§ **Exercise**:
I'd like every entry returned exactly as it is, with the images left out.

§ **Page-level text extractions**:
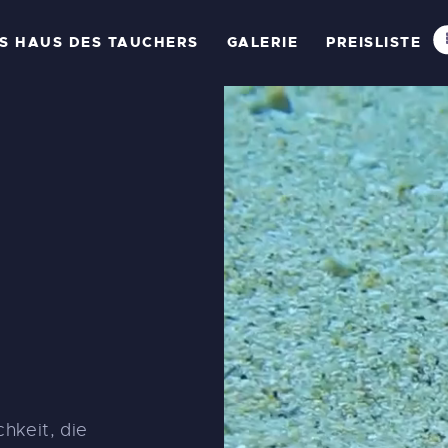
ROGRAMME &
S HAUS DES TAUCHERS
GALERIE
PREISLISTE
OURSES
AS HAUS DES
AUCHERS
ALERIE
REISLISTE
BER UNS
ONTAKTIEREN SIE
hkeit, die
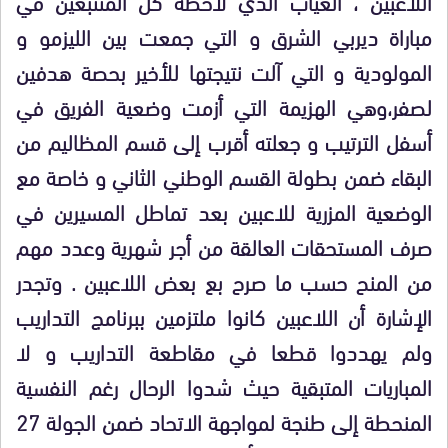
اللاعبين ، الغياب الذي لاحظه كل المتتبعين في
مباراة ديربي الشرق و التي جمعت بين الليزمو و
المولودية و التي آلت نتيجتها للأخير بحصة هدفين
لصفر،وهي الهزيمة التي أزمت وضعية الفريق في
أسفل الترتيب و جعلته أقرب إلى قسم المظاليم من
البقاء ضمن بطولة القسم الوطني الثاني و خاصة مع
الوضعية المزرية للاعبين بعد تماطل المسيرين في
صرف المستحقات العالقة من أجر شهرية وعدد مهم
من المنح حسب ما صرح بع بعض اللاعبين . وتجدر
الإشارة أن اللاعبين كانوا ملتزمين ببرنامج التداريب
ولم يهددوا قطعا في مقاطعة التداريب و لا
المباريات المتبقية حيث شدوا الرحال رغم النفسية
المنحطة إلى طنجة لمواجهة الاتحاد ضمن الجولة 27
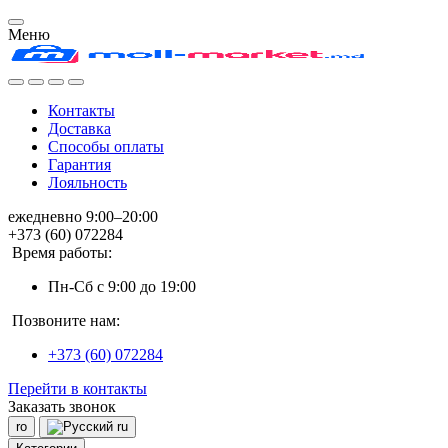
Меню
Контакты
Доставка
Способы оплаты
Гарантия
Лояльность
ежедневно 9:00–20:00
+373 (60) 072284
Время работы:
Пн-Сб с 9:00 до 19:00
Позвоните нам:
+373 (60) 072284
Перейти в контакты
Заказать звонок
ro
ru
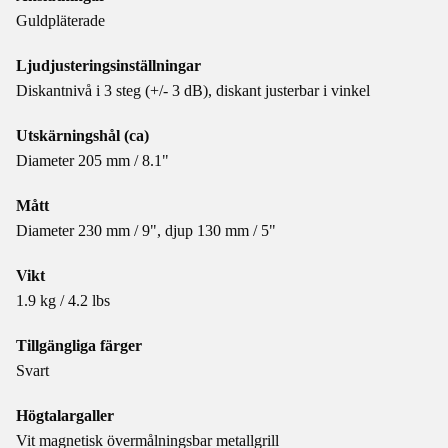
Guldpläterade
Ljudjusteringsinställningar
Diskantnivå i 3 steg (+/- 3 dB), diskant justerbar i vinkel
Utskärningshål (ca)
Diameter 205 mm / 8.1"
Mått
Diameter 230 mm / 9", djup 130 mm / 5"
Vikt
1.9 kg / 4.2 lbs
Tillgängliga färger
Svart
Högtalargaller
Vit magnetisk övermålningsbar metallgrill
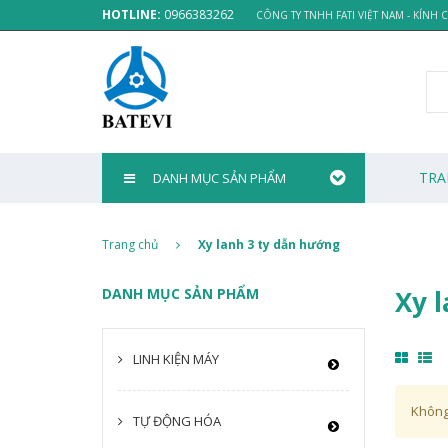
HOTLINE:
0966383262
CÔNG TY TNHH FATI VIỆT NAM - KÍNH
TRA
DANH MỤC SẢN PHẨM
Trang chủ
Xy lanh 3 ty dẫn hướng
DANH MỤC SẢN PHẨM
Xy 
LINH KIỆN MÁY
Không
TỰ ĐỘNG HÓA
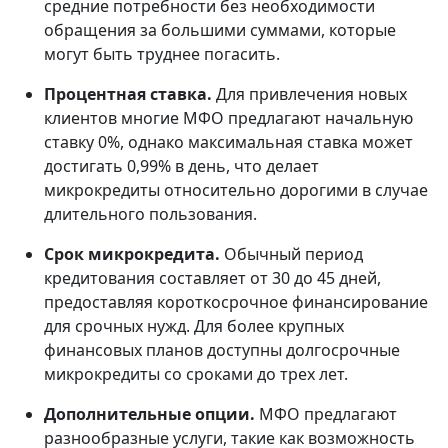
средние потребности без необходимости
обращения за большими суммами, которые
могут быть труднее погасить.
Процентная ставка.
Для привлечения новых
клиентов многие МФО предлагают начальную
ставку 0%, однако максимальная ставка может
достигать 0,99% в день, что делает
микрокредиты относительно дорогими в случае
длительного пользования.
Срок микрокредита.
Обычный период
кредитования составляет от 30 до 45 дней,
предоставляя короткосрочное финансирование
для срочных нужд. Для более крупных
финансовых планов доступны долгосрочные
микрокредиты со сроками до трех лет.
Дополнительные опции.
МФО предлагают
разнообразные услуги, такие как возможность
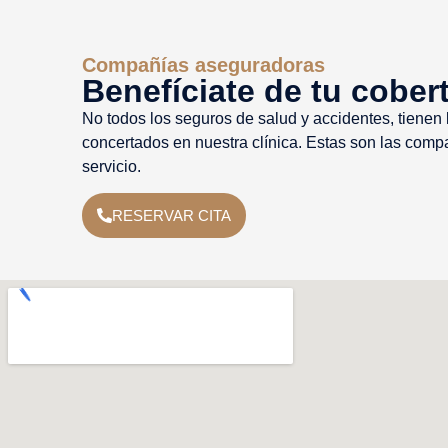
Compañías aseguradoras
Benefíciate de tu cober
No todos los seguros de salud y accidentes, tienen
concertados en nuestra clínica. Estas son las comp
servicio.
RESERVAR CITA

§ **Written solution**:
ROGRAMME &
S HAUS DES TAUCHERS
GALERIE
PREISLISTE
OURSES
AS HAUS DES
AUCHERS
ALERIE
REISLISTE
BER UNS
ONTAKTIEREN SIE
hkeit, die
اللاعبين ، الغياب الذي لاحظه كل المتتبعين في
مباراة ديربي الشرق و التي جمعت بين الليزمو و
المولودية و التي آلت نتيجتها للأخير بحصة هدفين
لصفر،وهي الهزيمة التي أزمت وضعية الفريق في
أسفل الترتيب و جعلته أقرب إلى قسم المظاليم من
البقاء ضمن بطولة القسم الوطني الثاني و خاصة مع
الوضعية المزرية للاعبين بعد تماطل المسيرين في
صرف المستحقات العالقة من أجر شهرية وعدد مهم
من المنح حسب ما صرح بع بعض اللاعبين . وتجدر
الإشارة أن اللاعبين كانوا ملتزمين ببرنامج التداريب
ولم يهددوا قطعا في مقاطعة التداريب و لا
المباريات المتبقية حيث شدوا الرحال رغم النفسية
المنحطة إلى طنجة لمواجهة الاتحاد ضمن الجولة 27
Меню
Контакты
Доставка
Способы оплаты
Гарантия
Лояльность
ежедневно 9:00–20:00
+373 (60) 072284
Время работы:
Пн-Сб с 9:00 до 19:00
Позвоните нам:
+373 (60) 072284
Перейти в контакты
Заказать звонок
ro
ru
Guldpläterade
Ljudjusteringsinställningar
Diskantnivå i 3 steg (+/- 3 dB), diskant justerbar i vinkel
Utskärningshål (ca)
Diameter 205 mm / 8.1"
Mått
Diameter 230 mm / 9", djup 130 mm / 5"
Vikt
1.9 kg / 4.2 lbs
Tillgängliga färger
Svart
Högtalargaller
Vit magnetisk övermålningsbar metallgrill
HOTLINE:
0966383262
CÔNG TY TNHH FATI VIỆT NAM - KÍNH
TRA
DANH MỤC SẢN PHẨM
Trang chủ
Xy lanh 3 ty dẫn hướng
DANH MỤC SẢN PHẨM
Xy 
LINH KIỆN MÁY
Không
TỰ ĐỘNG HÓA
средние потребности без необходимости
обращения за большими суммами, которые
могут быть труднее погасить.
Процентная ставка.
Для привлечения новых
клиентов многие МФО предлагают начальную
ставку 0%, однако максимальная ставка может
достигать 0,99% в день, что делает
микрокредиты относительно дорогими в случае
длительного пользования.
Срок микрокредита.
Обычный период
кредитования составляет от 30 до 45 дней,
предоставляя короткосрочное финансирование
для срочных нужд. Для более крупных
финансовых планов доступны долгосрочные
микрокредиты со сроками до трех лет.
Дополнительные опции.
МФО предлагают
разнообразные услуги, такие как возможность
Compañías aseguradoras
Benefíciate de tu cober
No todos los seguros de salud y accidentes, tienen
concertados en nuestra clínica. Estas son las comp
servicio.
RESERVAR CITA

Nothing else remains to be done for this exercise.